** START OF Provided text **
# Bench for a SB 9"



## Glenn Brooks (Oct 12, 2017)

hello all,

I need to make a bench to mount my SB 9x 48" lathe. 

Iam thinking about making a free standing wood bench out of some old growth, tight grain 3x5 timbers and 100 year old 5/4" fir T &G tight grain flooring.

Alternative is to weld up a steel frame (for rigidity and lack of movement etc)

So, I wonder if a wood bench move move and twist to much as it absorbs moisture over the winter? 

What are the pros and cons?  And what thicknesses of the table top are best??

Thanks
Glenn


----------



## Laytonnz (Oct 12, 2017)

I used heavy box section and angle iron, and an 18mm plywood top sealed with varnish..  and the lathe is mounted to a 13mm steel plate screwed to the ply.
I added jacking bolts to level everything aswell.
Seems to work well. 

Sent from my GT-I9505 using Tapatalk


----------



## Groundhog (Oct 12, 2017)

If you decide on steel, I have detailed plans that I drew (Fusion 360) for the stand I built for my 12 x 36 Asian lathe. Very sturdy and I'm happy with it. You (or I would if you want) could easily re-scale these plans to fit your needs. Made mostly from some 2.5 x 2.5 x.125 square tube. I would be glad to send the plans to you.


----------



## 4GSR (Oct 12, 2017)

Glenn,

I like the idea of using wood for a bench for your lathe.  My 9" SBL has been on junky wooden benches ever since it was born.  Never had any issues with it.  The trick is, leave the bolts snug on the tailstock end of the bed.  This allows movement in the bench without affecting the lathe bed.  It's been working for me for the last 68 years and still cuts true. 

Ken


----------



## pineyfolks (Oct 12, 2017)

My 9" south bend lathe is still on al stand from the 40's. It's a 2x2 angle iron frame with a wooden top covered with 1/8" metal.  Still seems to be holding up fine after all those years.
** END OF Provided text **
** START OF Source material **
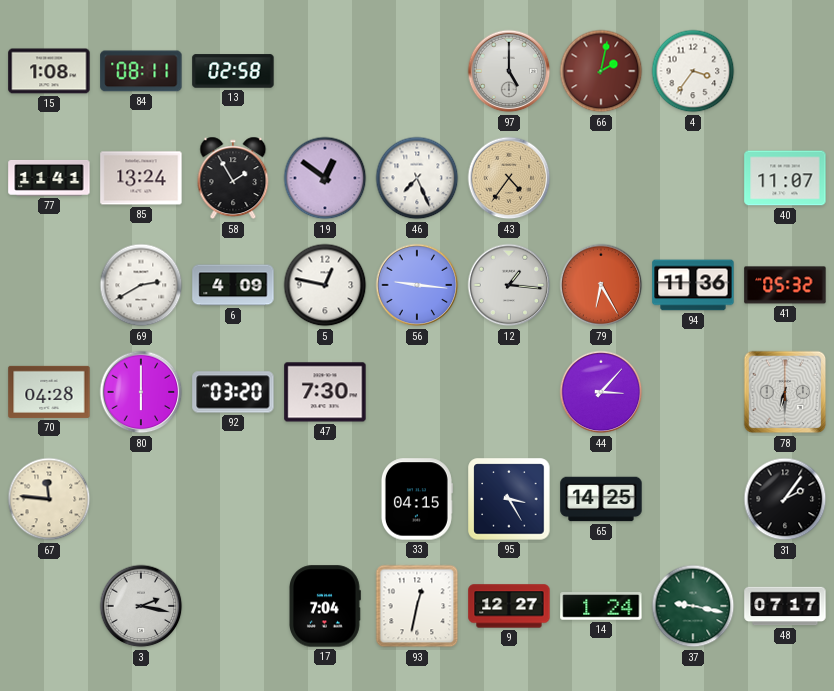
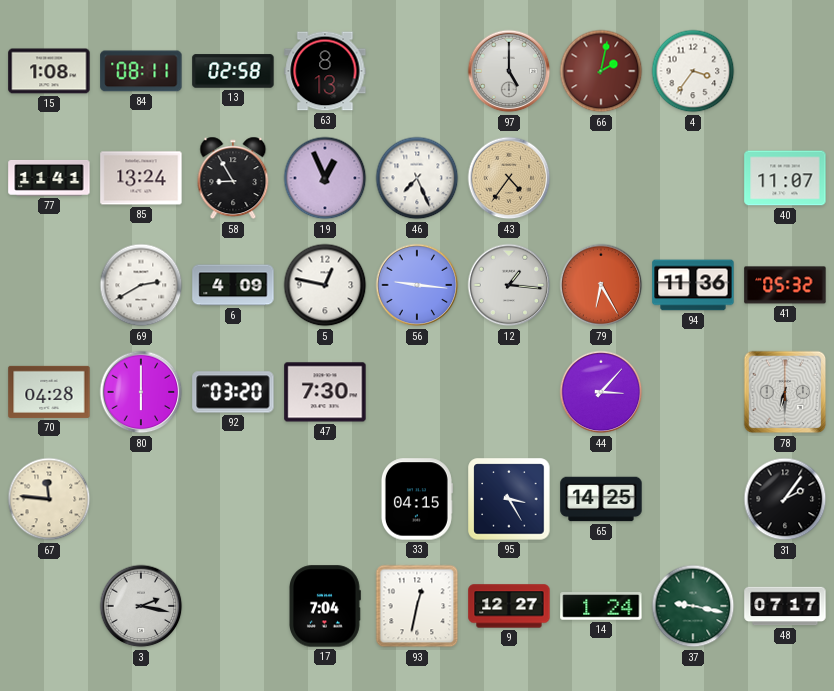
63: none -> 8:13
58: 1:55 -> 8:55
19: 12:51 -> 12:56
** END OF Source material **
## Set tasks
A. Output the part of the lathe bench thread that opens with the words containing "I need to make" and closes with "of movement etc)".
B. Please answer these questions about the lathe bench thread:
(i) How thick was the plywood top that Laytonnz used?
(ii) What was Groundhog's stand mostly made from?
(iii) What does 4GSR leave snug on the tailstock end of the bed?
C. Carry the lathe bench thread on from its final sentence.
The material above comes from a separate source and has no connection to the lathe bench thread.

## Answers to the exercise
A.
I need to make a bench to mount my SB 9x 48" lathe. 

Iam thinking about making a free standing wood bench out of some old growth, tight grain 3x5 timbers and 100 year old 5/4" fir T &G tight grain flooring.

Alternative is to weld up a steel frame (for rigidity and lack of movement etc)

B.
(i) 18mm
(ii) 2.5 x 2.5 x .125 square tube
(iii) The bolts

C.
----------



## Glenn Brooks (Oct 12, 2017)

4gsr said:


> Glenn,
> 
> I like the idea of using wood for a bench for your lathe.  My 9" SBL has been on junky wooden benches ever since it was born.  Never had any issues with it.  The trick is, leave the bolts snug on the tailstock end of the bed.  This allows movement in the bench without affecting the lathe bed.  It's been working for me for the last 68 years and still cuts true.
> 
> Ken



Ken, 

Thanks for the tip on snugging down the tailstock bolts.  One question - if the headstock feet are not bolted down to,the bench,  how does one level the lathe?

Thanks
Glenn


----------



## Charles Spencer (Oct 13, 2017)

I built a version of a wooden bench from plans I got from an old Popular Mechanics.  I used 1" planks for the top with 2"x4" braces centered every 12".  It's worked fine for me.


----------



## 4GSR (Oct 13, 2017)

Glenn Brooks said:


> Ken,
> 
> Thanks for the tip on snugging down the tailstock bolts.  One question - if the headstock feet are not bolted down to,the bench,  how does one level the lathe?
> 
> ...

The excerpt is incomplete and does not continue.